• US-Nicaraguan trade relations will continue despite Ortega’s nationalistic economic actions
• Nicaraguan political and economic relations with both Venezuela and Iran will expand
• Foreign investment to decline through 2007-2008, limiting Nicaragua’s 2008 growth
Recent government-backed business initiatives and provocative comments by Nicaragua’s President Daniel Ortega have begun to concern foreign investors who are fearful the Ortega government could begin expropriating private property while simultaneously solidifying his country’s political and economic relationships with both the Iranian and Venezuelan governments.
Since coming to power in January 2007, the Nicaraguan government has seized an Exxon Mobil oil facility, terminated government contracts with a business owned by the opposition’s political leader and ordered the closure of an independent newspaper for failing to repay back taxes. In addition Ortega, speaking before the United Nations (UN) General Assembly last week, denounced Western capitalism, referring to “the global capitalist, imperialist movement” as the enemy.
US-Nicaragua Economic Relationship
Despite Ortega’s seemingly anti-capitalistic UN address and his government’s sudden lurch towards the Sandanista platform of the 1980s, the Nicaraguan government continues to redefine its economic relationship with the United States. President Ortega has repeatedly expressed his government’s commitment to maintaining trade links with the US government, participating in the US-backed Central American Free Trade Agreement (DR-CAFTA).
Nicaragua’s participation in the DR-CAFTA has provided a significant economic boom to the country, increasing the country’s commodity exports by an estimated 29 percent. In addition DR-CAFTA and US-demand for cleaner and more reliable alternative fuel sources has assisted Nicaragua’s nascent ethanol fuel industry.
Moreover, the US remains Nicaragua’s largest foreign aid contributor, providing an estimated US $220 million in aid a year to the government. The US has also dispatched several humanitarian goodwill gestures to the Nicaraguan government and people, including last month’s visit by a US Navy ship to the port city of Corinto, where it provided free medical care to Nicaraguan citizens.

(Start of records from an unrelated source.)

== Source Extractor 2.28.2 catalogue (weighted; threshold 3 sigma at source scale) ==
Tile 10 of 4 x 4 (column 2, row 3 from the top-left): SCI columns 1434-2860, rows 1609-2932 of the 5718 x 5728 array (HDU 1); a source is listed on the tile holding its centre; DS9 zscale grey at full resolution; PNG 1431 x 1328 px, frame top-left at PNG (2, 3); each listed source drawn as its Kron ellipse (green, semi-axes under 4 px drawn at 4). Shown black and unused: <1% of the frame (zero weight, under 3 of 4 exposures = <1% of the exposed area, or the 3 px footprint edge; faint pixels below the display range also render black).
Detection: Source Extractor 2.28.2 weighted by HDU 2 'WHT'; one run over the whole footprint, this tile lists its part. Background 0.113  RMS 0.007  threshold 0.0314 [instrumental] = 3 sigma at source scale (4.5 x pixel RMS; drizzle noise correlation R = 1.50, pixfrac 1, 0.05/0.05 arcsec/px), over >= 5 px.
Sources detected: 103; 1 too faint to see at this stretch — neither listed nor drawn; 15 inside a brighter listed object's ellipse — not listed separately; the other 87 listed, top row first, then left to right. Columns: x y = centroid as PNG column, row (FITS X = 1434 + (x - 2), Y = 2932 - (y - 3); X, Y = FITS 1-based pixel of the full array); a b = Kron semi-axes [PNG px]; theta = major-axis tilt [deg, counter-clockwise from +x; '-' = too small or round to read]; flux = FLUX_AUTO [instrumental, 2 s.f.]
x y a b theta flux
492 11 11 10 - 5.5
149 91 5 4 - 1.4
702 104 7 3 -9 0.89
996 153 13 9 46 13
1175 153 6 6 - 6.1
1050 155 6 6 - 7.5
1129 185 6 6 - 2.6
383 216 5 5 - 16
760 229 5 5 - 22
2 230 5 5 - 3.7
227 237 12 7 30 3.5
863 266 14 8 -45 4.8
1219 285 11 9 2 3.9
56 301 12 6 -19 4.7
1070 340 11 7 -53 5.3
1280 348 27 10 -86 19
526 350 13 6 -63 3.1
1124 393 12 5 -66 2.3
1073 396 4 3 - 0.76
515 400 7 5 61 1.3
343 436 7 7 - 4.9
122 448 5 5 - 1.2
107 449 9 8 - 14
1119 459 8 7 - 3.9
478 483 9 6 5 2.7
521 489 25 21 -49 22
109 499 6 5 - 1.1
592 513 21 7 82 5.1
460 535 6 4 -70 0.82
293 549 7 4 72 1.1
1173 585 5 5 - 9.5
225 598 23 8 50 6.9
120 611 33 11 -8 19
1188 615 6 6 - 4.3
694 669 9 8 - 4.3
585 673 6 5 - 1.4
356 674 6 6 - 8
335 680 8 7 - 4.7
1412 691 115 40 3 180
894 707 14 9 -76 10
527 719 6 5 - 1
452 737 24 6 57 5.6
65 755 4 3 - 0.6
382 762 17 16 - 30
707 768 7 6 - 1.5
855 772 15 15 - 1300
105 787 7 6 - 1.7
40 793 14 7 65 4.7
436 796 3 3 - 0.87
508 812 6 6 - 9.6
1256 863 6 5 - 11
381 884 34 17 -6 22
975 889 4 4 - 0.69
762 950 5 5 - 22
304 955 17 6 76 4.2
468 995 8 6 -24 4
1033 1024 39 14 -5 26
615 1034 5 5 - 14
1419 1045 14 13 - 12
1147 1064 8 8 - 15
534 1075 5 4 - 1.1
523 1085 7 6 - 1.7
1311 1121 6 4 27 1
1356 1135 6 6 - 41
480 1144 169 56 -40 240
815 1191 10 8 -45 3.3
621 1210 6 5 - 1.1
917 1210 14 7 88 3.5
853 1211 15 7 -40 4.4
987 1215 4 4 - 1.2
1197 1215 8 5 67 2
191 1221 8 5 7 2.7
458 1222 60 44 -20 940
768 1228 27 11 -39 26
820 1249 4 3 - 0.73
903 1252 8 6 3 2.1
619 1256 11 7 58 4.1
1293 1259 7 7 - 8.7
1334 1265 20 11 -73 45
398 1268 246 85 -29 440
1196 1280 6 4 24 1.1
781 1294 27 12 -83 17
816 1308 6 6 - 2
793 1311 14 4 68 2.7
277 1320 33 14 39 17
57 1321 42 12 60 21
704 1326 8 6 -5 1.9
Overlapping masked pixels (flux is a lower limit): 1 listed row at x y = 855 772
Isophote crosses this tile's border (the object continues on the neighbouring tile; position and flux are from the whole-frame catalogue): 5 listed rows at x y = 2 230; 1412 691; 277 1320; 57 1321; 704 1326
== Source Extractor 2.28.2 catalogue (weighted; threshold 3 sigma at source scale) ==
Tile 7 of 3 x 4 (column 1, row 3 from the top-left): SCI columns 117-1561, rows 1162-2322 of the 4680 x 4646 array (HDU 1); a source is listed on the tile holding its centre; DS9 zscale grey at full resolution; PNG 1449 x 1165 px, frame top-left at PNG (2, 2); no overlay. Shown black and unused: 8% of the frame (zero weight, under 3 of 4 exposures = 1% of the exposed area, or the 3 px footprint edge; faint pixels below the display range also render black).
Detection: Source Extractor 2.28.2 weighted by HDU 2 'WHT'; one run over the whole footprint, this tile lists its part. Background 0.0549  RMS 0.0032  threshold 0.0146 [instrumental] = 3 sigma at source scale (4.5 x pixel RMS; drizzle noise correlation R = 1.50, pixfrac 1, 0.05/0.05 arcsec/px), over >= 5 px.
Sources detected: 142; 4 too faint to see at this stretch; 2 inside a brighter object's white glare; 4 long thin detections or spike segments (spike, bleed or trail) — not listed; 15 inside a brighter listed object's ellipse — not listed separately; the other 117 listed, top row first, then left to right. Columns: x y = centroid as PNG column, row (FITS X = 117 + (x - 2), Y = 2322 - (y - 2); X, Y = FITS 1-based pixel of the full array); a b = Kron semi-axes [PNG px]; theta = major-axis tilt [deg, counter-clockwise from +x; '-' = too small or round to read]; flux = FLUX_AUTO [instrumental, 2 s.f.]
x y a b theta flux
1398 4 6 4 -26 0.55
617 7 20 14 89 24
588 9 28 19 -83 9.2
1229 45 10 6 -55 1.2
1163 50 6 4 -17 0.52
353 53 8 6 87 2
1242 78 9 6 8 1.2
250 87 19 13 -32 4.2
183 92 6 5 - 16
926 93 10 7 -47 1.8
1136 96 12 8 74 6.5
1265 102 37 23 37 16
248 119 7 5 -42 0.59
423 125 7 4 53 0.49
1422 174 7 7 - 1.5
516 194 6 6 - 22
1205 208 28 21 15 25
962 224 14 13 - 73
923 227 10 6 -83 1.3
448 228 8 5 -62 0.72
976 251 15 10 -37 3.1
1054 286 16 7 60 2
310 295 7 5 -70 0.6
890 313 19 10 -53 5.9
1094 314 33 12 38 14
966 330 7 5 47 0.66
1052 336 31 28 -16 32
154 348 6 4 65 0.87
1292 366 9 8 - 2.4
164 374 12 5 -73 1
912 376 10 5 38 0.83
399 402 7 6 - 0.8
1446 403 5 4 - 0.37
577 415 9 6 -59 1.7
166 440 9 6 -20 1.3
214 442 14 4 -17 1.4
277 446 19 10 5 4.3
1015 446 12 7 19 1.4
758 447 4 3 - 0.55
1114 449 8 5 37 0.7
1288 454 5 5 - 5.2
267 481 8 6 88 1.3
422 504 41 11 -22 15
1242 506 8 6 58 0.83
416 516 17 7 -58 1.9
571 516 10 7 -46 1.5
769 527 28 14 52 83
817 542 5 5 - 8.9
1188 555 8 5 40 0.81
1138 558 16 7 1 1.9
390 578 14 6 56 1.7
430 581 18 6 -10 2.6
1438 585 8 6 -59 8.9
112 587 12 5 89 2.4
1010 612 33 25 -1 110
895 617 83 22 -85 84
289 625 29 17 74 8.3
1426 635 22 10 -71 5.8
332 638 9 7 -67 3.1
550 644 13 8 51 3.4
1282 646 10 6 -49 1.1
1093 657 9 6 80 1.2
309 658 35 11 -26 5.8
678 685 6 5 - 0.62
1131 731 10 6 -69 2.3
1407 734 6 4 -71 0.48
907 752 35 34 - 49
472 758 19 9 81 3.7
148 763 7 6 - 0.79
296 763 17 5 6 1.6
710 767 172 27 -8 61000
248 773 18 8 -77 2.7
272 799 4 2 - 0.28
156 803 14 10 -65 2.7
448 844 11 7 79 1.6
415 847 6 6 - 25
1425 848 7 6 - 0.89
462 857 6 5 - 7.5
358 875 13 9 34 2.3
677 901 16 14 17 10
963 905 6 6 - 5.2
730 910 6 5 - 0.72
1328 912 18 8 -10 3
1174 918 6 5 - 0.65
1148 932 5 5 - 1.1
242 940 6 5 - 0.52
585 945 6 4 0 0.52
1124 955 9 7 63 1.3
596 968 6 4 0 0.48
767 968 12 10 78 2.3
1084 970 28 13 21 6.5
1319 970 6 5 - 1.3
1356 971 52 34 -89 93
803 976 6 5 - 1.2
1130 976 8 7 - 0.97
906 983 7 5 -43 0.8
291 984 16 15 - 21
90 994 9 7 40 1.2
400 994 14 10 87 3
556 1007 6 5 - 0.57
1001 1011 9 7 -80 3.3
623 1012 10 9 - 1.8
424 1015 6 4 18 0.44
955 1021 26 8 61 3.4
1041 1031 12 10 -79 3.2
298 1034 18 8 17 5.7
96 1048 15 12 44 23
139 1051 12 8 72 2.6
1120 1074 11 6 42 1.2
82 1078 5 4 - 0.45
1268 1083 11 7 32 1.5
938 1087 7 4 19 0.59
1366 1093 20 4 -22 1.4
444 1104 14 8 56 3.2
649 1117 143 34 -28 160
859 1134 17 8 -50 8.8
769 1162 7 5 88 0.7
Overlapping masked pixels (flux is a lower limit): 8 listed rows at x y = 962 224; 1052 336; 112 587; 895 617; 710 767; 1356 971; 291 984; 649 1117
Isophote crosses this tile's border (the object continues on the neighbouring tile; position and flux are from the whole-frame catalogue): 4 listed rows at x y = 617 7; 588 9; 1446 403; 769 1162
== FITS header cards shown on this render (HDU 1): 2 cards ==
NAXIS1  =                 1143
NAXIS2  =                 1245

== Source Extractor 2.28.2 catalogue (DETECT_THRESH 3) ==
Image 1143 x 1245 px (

Foreign Investors Remain Squeamish
However, his government’s demonstration of economic regeneration through interaction with Western countries and participation in the DR-CAFTA may not be enough to attract and maintain foreign investors that have witnessed increasing signs of Ortega’s return to his Sandanista past of the 1980s. In 2005 and 2006 foreign investors in Nicaragua spent US $238 million and US $282 million respectfully, mainly tied to Nicaragua’s expanding tourism industry. These economic gains may begin to decrease however, as local residents are increasingly disputing the right of investors to both acquire and develop Nicaraguan land. Neither the Nicaraguan government nor the country’s judicial system has demonstrated a willingness to limit the ability of local residents to interfere in the accusation and development of coastal property for private investors.
Although foreign investment within Nicaragua’s tourist and related industry have provided the bulwark of Nicaragua’s foreign direct investment, continuing antipathy towards the rights of international housing and hotel developers in combination with limited expropriations of privately owned businesses will negatively impact the Nicaraguan economy in the short-term. This climate will likely discourage potential long-term investors and developers.
In fact, these negative economic repercussions may already be occurring. On August 10, 2007, Nicaragua’s Central Bank’s economic reports for the first six-months of 2007 indicated that foreign investment had slowed from 2.5 to 3.4 percent.
Chavez and Ahmadinejad Courting Ortega
In addition increasing rhetoric by Ortega and the growth of Iranian and Venezuelan influence in Nicaragua has also caused a slight slowdown in foreign investment as international companies, particularly those based in the US, develop a wait-and-see approach to Ortega’s economic and political priorities.
In June 2007, the Iranian government announced its intention to invest nearly US $500 million into Nicaragua, announcing the construction of a new hydroelectric project, a new port and the construction of 10,000 houses for impoverished Nicaraguans. Likewise, the Venezuelan government is constructing a US $2.5 billion oil refinery and has signed several oil and development assistance agreements with the Nicaraguan government. Increased investment by both the Iranian and Venezuelan government has been met by the increasing support of President Ortega who has defended the right of Iran and North Korea to develop nuclear power.
Nicaragua’s 2007-2008 Economic Outlook
Nicaragua’s growing relations with both Iran and Venezuela will ensure the continuation of US foreign aid and trade with Nicaragua, designed to ensure neither perceived economic adversary gains a foothold in the country. However, should the Nicaraguan government continue to expropriate private business holdings or fail to protect investment and development deals, foreign investors—particularly as they relate to Nicaragua’s tourism industry—will decrease through the remainder of 2007-2008, causing declining economic growth in Nicaragua.